## DIRECTIVE
From the data below, extract every line that contains the string "Homicide" and copy each one. Matching is case-sensitive.

## THE INPUT
-.-.-

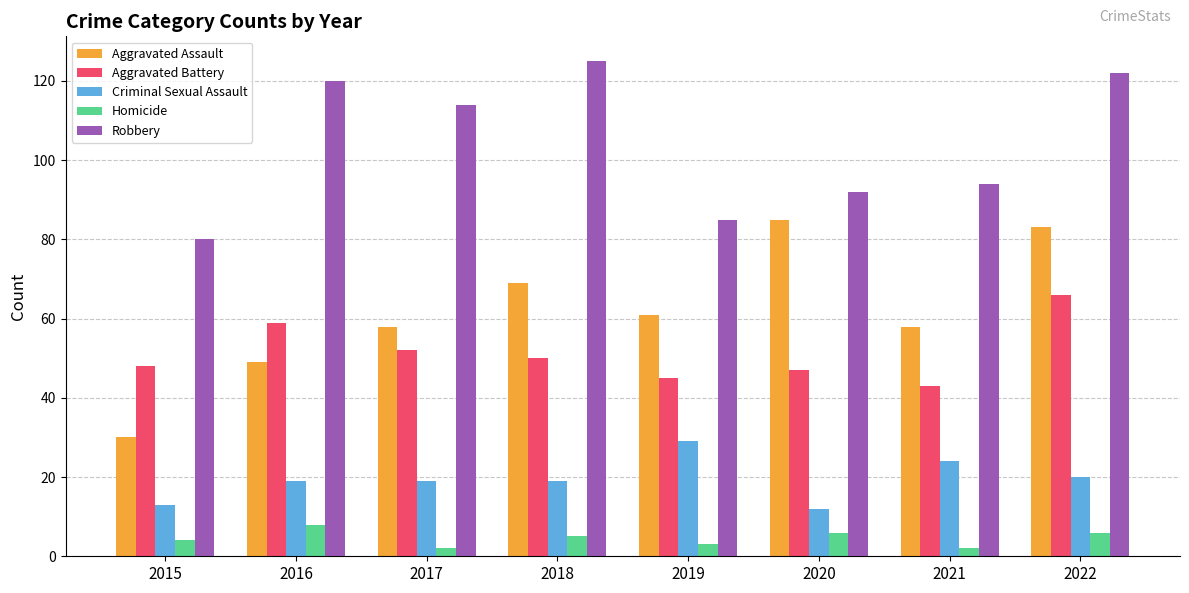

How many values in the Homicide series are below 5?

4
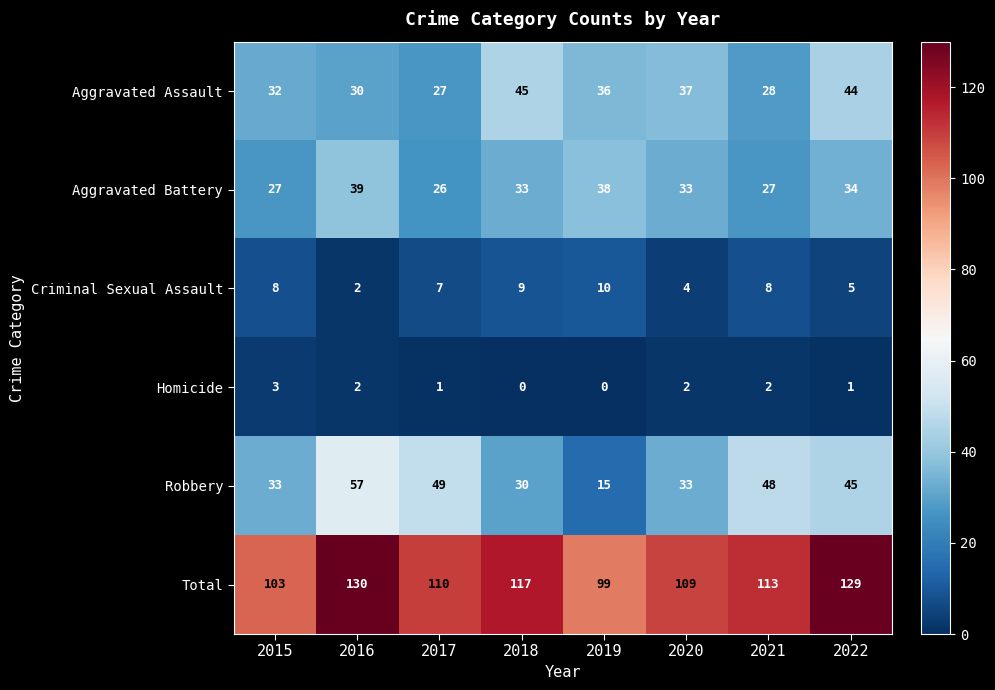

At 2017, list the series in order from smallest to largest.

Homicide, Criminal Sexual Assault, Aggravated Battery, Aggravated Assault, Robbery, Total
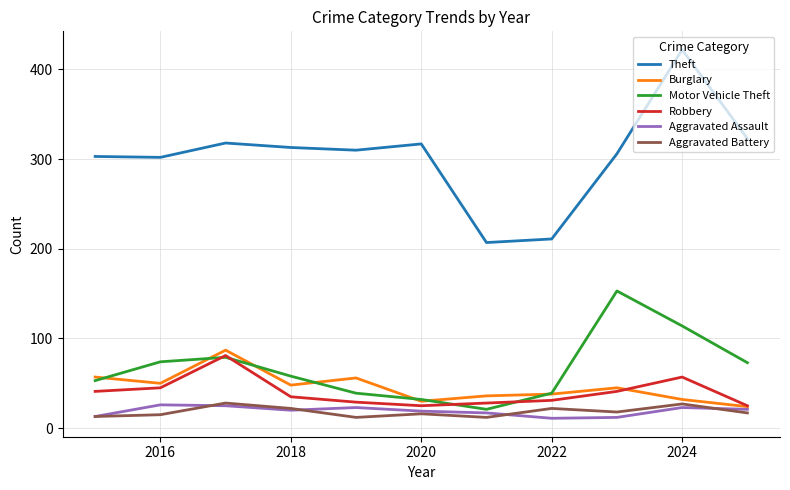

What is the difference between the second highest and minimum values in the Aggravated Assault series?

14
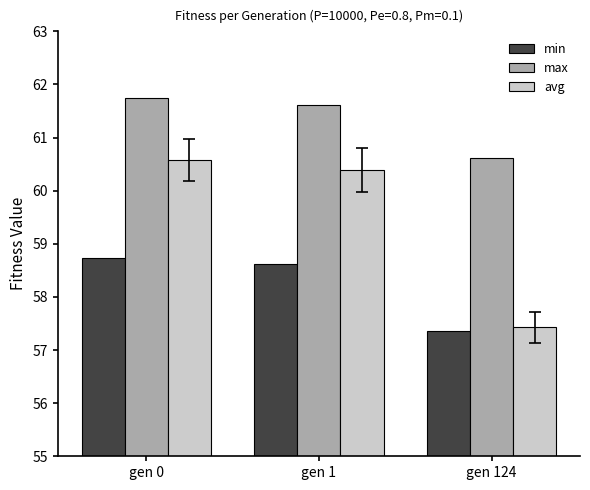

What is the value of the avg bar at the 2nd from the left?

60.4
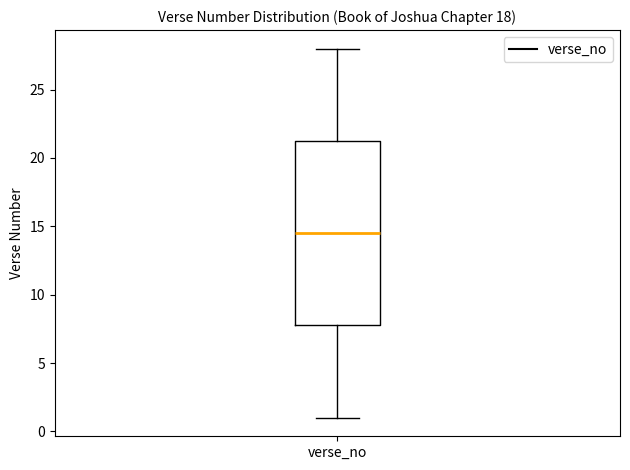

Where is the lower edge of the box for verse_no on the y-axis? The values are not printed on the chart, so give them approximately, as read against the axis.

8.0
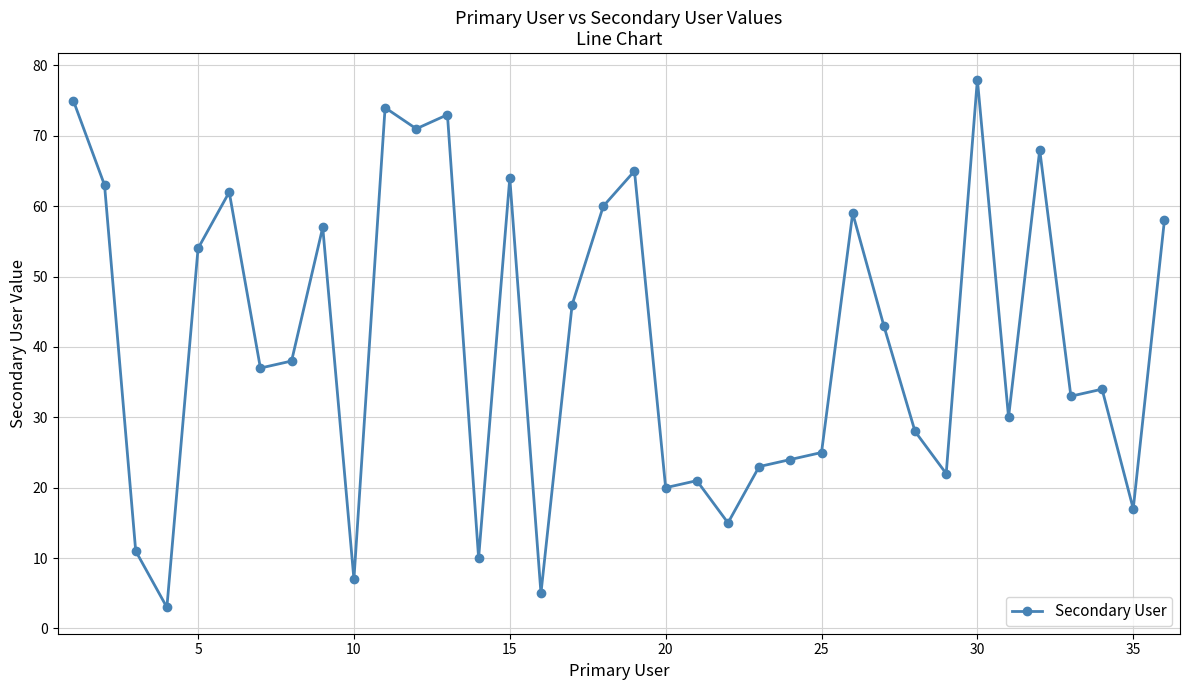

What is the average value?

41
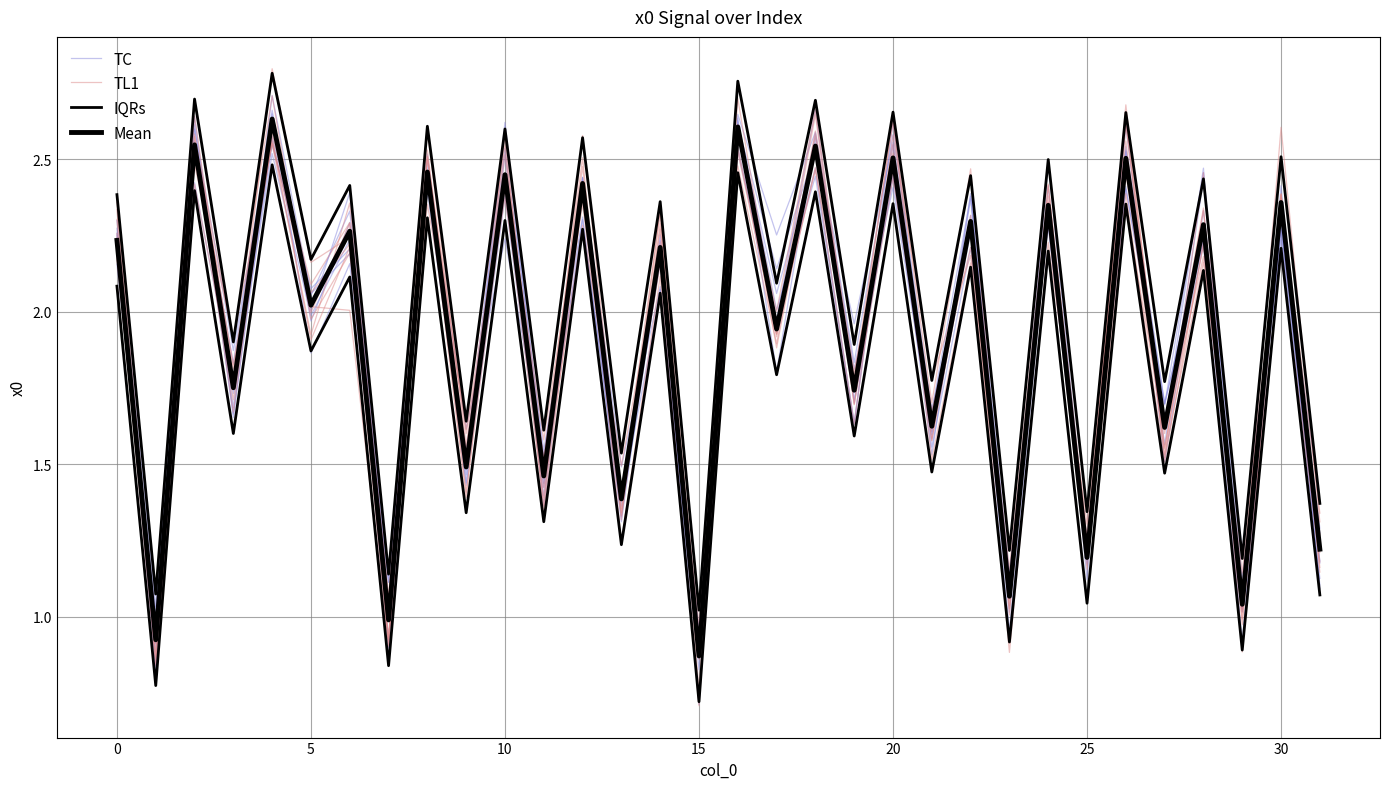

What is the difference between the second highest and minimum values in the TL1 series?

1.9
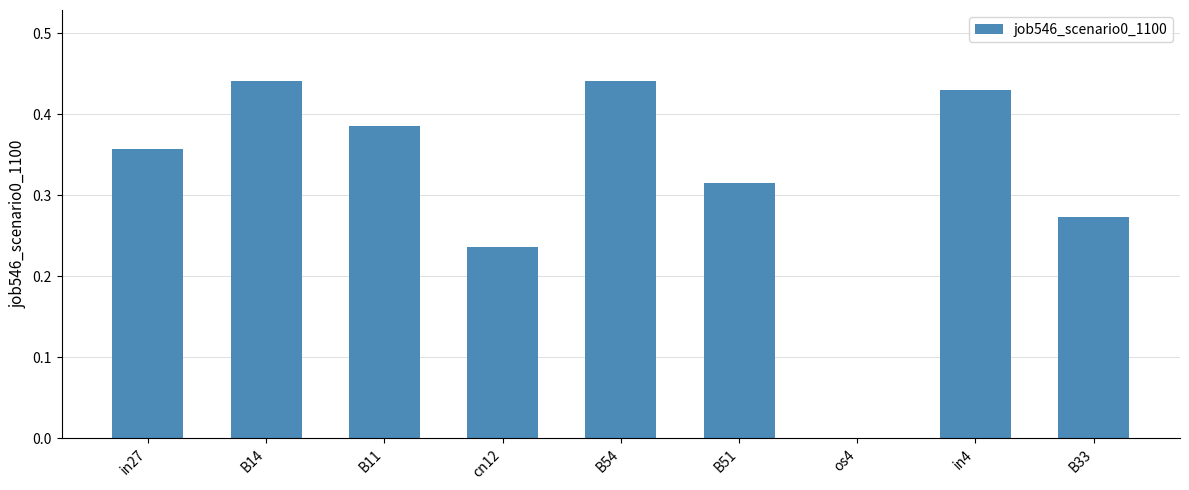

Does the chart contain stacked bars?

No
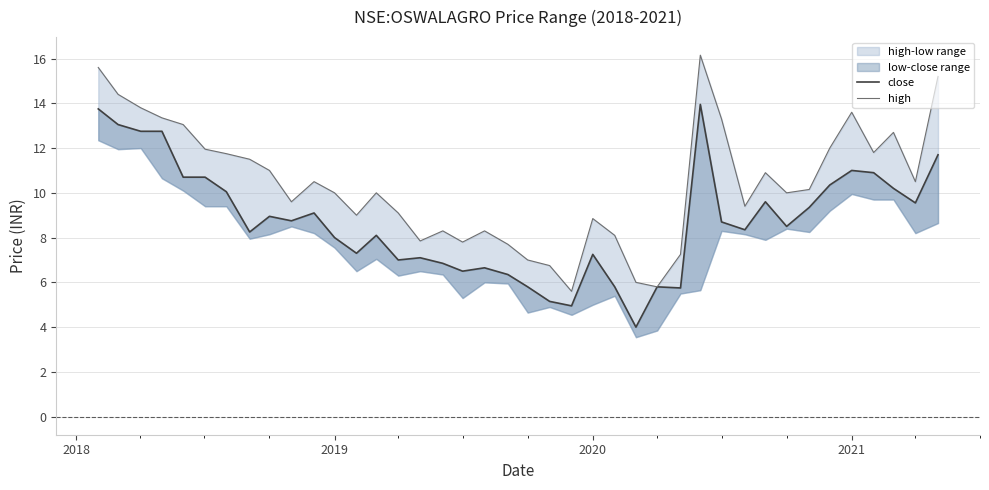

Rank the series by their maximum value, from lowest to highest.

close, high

-.-.-

## ANSWER SPACE
How many values in the Homicide series are below 5?
Homicide, Criminal Sexual Assault, Aggravated Battery, Aggravated Assault, Robbery, Total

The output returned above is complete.